Hail poses a serious threat to anyone outside and outdoor property. Large hailstones can fall at speeds of over 100 mph and easily injure or kill anyone caught in their path. Pets and livestock are also susceptible to injury or death by hail. In addition, strong winds during a hailstorm can amplify the effects of small hail and damage the sides of buildings. Close to a billion dollars in property damage is caused by hail each year, mostly to automobiles, house roofs, and crops.

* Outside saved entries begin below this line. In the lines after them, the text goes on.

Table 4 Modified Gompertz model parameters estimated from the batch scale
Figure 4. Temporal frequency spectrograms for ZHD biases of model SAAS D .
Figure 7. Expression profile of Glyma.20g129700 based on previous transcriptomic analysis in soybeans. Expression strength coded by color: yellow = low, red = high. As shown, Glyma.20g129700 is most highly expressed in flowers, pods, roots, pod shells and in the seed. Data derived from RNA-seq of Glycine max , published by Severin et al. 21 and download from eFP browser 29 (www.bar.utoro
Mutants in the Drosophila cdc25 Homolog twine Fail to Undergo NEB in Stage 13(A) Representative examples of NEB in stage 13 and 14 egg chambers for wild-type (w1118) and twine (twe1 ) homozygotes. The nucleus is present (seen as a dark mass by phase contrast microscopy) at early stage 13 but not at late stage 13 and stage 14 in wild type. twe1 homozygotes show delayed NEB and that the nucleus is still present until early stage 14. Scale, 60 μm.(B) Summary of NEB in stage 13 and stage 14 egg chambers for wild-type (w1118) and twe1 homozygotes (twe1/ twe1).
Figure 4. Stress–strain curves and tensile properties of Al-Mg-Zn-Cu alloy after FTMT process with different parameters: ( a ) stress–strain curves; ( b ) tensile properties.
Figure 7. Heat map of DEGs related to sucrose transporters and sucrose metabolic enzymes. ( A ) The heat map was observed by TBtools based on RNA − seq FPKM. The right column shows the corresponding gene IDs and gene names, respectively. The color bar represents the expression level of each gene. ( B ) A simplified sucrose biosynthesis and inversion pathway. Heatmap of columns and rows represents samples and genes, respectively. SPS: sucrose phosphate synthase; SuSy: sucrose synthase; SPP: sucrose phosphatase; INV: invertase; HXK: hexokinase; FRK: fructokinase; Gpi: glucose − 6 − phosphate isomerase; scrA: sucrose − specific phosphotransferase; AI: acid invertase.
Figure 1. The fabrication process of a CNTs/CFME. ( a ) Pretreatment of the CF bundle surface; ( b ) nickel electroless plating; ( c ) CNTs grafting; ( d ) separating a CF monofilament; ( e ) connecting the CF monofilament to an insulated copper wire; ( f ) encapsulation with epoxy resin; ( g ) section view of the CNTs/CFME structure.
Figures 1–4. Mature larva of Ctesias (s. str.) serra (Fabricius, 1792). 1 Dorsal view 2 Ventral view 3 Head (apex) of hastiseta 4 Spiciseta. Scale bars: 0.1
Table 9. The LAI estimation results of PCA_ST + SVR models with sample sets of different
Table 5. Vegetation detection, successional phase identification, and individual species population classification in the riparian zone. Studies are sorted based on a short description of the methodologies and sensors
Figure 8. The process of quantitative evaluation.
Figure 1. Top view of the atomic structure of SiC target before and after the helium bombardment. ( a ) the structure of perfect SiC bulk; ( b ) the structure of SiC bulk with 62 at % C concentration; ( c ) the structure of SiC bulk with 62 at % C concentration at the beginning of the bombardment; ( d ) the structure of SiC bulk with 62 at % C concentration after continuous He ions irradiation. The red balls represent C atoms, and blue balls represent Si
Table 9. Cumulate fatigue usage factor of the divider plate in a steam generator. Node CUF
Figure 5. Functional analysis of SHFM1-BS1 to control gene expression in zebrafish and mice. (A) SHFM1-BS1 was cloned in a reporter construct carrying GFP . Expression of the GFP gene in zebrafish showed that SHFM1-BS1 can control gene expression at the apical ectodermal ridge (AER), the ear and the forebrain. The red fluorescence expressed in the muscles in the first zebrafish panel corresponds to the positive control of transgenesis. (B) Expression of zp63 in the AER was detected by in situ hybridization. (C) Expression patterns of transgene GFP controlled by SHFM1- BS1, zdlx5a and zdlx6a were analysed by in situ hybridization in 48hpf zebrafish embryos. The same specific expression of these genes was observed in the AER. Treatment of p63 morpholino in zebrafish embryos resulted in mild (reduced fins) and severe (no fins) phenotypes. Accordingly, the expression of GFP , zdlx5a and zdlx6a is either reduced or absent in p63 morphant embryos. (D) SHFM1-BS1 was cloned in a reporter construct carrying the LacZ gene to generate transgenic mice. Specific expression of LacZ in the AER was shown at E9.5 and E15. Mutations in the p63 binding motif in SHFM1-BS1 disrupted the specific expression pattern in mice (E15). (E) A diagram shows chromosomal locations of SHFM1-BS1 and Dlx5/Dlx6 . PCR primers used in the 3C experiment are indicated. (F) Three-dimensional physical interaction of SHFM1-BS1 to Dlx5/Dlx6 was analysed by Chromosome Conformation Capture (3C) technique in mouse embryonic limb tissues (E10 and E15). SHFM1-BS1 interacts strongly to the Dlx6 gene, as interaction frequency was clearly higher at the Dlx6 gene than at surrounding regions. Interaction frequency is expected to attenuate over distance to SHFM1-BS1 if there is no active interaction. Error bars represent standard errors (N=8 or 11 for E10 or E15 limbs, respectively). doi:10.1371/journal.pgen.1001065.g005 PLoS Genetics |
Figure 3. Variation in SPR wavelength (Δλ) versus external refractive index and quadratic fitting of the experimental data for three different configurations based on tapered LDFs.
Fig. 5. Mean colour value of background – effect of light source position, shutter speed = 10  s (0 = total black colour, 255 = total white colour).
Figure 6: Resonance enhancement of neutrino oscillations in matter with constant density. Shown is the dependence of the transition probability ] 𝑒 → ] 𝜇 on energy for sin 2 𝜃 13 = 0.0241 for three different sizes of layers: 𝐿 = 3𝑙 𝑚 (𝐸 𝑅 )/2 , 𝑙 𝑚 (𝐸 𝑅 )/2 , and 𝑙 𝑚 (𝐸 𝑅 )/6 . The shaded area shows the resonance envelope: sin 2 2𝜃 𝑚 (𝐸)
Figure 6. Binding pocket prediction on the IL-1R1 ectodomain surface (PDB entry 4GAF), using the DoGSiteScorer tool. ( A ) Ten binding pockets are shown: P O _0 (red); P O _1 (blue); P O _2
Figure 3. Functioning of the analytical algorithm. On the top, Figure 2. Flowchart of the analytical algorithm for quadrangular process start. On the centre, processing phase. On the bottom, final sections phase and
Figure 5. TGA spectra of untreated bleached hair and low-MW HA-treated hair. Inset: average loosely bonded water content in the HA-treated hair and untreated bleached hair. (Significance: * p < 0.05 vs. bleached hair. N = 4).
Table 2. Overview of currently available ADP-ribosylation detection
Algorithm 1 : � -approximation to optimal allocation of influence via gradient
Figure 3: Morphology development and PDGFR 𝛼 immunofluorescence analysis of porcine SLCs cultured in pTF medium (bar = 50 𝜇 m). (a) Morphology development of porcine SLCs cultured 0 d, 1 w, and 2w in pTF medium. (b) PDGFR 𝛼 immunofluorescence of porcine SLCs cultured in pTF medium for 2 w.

While undoubtedly the most commonly experienced severe weather threat, lightning is by far the deadliest of these phenomena. An average of 58 people are killed and over 300 injured in the United States each year by lightning, making it the third deadliest weather phenomenon (behind heat and floods). Lightning develops as the result of an electrostatic charge build-up in a thunderstorm, which is caused by colliding ice crystals high in the storm. This charge continues to build over time, with the bottom of the storm becoming negatively charged and the ground becoming positively charged. When the electric charge becomes too great, a large bolt of electricity, a lightning bolt, travels from one charge source to the other.

DSM Lightning 8

The temperature of lightning can exceed 50,000°F, over five times hotter than the surface of the sun. This super-heats the air around the bolt, producing a shock wave that we hear as thunder. Because sound waves travel much slower than light waves, the distance from a lightning bolt can be calculated using the time that elapses from when a lightning bolt is seen to when thunder is heard. Sound waves travel approximately one mile every five seconds, so one can divide the elapsed time by five to find the distance (in miles) between them and the lightning bolt. For example, if the time between the lightning strike and thunder is 20 seconds, 20 divided by 5 would be 4 miles.

Terms to Know:
  • Cloud-to-Cloud Lightning: A lightning bolt that travels from one cloud to another.
  • Cloud-to-Air Lightning: A lightning bolt that travels from a cloud to the air (relatively uncommon)
  • Cloud-to-Ground Lightning: A lightning bolt that travels from a cloud to the ground.